━━━ Entries shown

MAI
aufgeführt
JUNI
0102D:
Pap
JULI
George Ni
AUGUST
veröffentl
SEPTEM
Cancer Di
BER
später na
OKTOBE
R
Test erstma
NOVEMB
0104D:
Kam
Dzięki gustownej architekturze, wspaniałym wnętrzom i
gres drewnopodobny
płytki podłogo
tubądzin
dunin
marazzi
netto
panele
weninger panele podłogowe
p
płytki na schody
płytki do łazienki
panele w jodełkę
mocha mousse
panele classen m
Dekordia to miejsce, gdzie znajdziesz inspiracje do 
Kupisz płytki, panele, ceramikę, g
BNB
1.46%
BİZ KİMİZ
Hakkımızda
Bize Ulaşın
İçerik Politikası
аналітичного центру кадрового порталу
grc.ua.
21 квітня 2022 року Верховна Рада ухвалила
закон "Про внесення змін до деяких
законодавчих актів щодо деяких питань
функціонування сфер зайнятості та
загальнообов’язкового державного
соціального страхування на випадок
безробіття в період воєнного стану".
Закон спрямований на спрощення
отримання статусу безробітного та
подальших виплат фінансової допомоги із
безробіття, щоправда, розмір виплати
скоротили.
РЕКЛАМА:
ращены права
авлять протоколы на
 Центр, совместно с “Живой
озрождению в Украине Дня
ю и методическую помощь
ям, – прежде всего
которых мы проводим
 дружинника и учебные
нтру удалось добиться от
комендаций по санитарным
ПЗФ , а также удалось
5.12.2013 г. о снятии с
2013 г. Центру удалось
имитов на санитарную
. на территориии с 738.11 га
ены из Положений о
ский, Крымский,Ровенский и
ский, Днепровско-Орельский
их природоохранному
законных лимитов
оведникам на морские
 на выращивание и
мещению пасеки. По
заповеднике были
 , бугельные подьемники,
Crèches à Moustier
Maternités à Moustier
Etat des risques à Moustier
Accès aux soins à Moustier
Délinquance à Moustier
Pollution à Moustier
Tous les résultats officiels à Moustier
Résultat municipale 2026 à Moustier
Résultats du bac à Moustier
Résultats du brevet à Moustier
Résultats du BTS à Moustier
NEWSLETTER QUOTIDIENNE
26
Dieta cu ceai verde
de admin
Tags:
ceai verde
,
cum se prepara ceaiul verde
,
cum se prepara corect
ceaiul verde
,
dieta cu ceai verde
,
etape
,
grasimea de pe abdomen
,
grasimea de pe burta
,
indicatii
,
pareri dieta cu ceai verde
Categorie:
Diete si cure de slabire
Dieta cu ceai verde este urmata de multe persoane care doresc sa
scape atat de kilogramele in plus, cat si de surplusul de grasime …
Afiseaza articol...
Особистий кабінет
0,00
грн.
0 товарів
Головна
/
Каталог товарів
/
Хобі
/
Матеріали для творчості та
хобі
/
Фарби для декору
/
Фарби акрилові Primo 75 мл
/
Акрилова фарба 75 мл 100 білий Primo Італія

━━━━━━

▸ Task objective
List every line of text from the records above as a numbered list, leaving out any blank lines.

▸ Problem solution
1. MAI
2. aufgeführt
3. JUNI
4. 0102D:
5. Pap
6. JULI
7. George Ni
8. AUGUST
9. veröffentl
10. SEPTEM
11. Cancer Di
12. BER
13. später na
14. OKTOBE
15. R
16. Test erstma
17. NOVEMB
18. 0104D:
19. Kam
20. Dzięki gustownej architekturze, wspaniałym wnętrzom i
21. gres drewnopodobny
22. płytki podłogo
23. tubądzin
24. dunin
25. marazzi
26. netto
27. panele
28. weninger panele podłogowe
29. p
30. płytki na schody
31. płytki do łazienki
32. panele w jodełkę
33. mocha mousse
34. panele classen m
35. Dekordia to miejsce, gdzie znajdziesz inspiracje do 
36. Kupisz płytki, panele, ceramikę, g
37. BNB
38. 1.46%
39. BİZ KİMİZ
40. Hakkımızda
41. Bize Ulaşın
42. İçerik Politikası
43. аналітичного центру кадрового порталу
44. grc.ua.
45. 21 квітня 2022 року Верховна Рада ухвалила
46. закон "Про внесення змін до деяких
47. законодавчих актів щодо деяких питань
48. функціонування сфер зайнятості та
49. загальнообов’язкового державного
50. соціального страхування на випадок
51. безробіття в період воєнного стану".
52. Закон спрямований на спрощення
53. отримання статусу безробітного та
54. подальших виплат фінансової допомоги із
55. безробіття, щоправда, розмір виплати
56. скоротили.
57. РЕКЛАМА:
58. ращены права
59. авлять протоколы на
60.  Центр, совместно с “Живой
61. озрождению в Украине Дня
62. ю и методическую помощь
63. ям, – прежде всего
64. которых мы проводим
65.  дружинника и учебные
66. нтру удалось добиться от
67. комендаций по санитарным
68. ПЗФ , а также удалось
69. 5.12.2013 г. о снятии с
70. 2013 г. Центру удалось
71. имитов на санитарную
72. . на территориии с 738.11 га
73. ены из Положений о
74. ский, Крымский,Ровенский и
75. ский, Днепровско-Орельский
76. их природоохранному
77. законных лимитов
78. оведникам на морские
79.  на выращивание и
80. мещению пасеки. По
81. заповеднике были
82.  , бугельные подьемники,
83. Crèches à Moustier
84. Maternités à Moustier
85. Etat des risques à Moustier
86. Accès aux soins à Moustier
87. Délinquance à Moustier
88. Pollution à Moustier
89. Tous les résultats officiels à Moustier
90. Résultat municipale 2026 à Moustier
91. Résultats du bac à Moustier
92. Résultats du brevet à Moustier
93. Résultats du BTS à Moustier
94. NEWSLETTER QUOTIDIENNE
95. 26
96. Dieta cu ceai verde
97. de admin
98. Tags:
99. ceai verde
100. ,
101. cum se prepara ceaiul verde
102. ,
103. cum se prepara corect
104. ceaiul verde
105. ,
106. dieta cu ceai verde
107. ,
108. etape
109. ,
110. grasimea de pe abdomen
111. ,
112. grasimea de pe burta
113. ,
114. indicatii
115. ,
116. pareri dieta cu ceai verde
117. Categorie:
118. Diete si cure de slabire
119. Dieta cu ceai verde este urmata de multe persoane care doresc sa
120. scape atat de kilogramele in plus, cat si de surplusul de grasime …
121. Afiseaza articol...
122. Особистий кабінет
123. 0,00
124. грн.
125. 0 товарів
126. Головна
127. /
128. Каталог товарів
129. /
130. Хобі
131. /
132. Матеріали для творчості та
133. хобі
134. /
135. Фарби для декору
136. /
137. Фарби акрилові Primo 75 мл
138. /
139. Акрилова фарба 75 мл 100 білий Primo Італія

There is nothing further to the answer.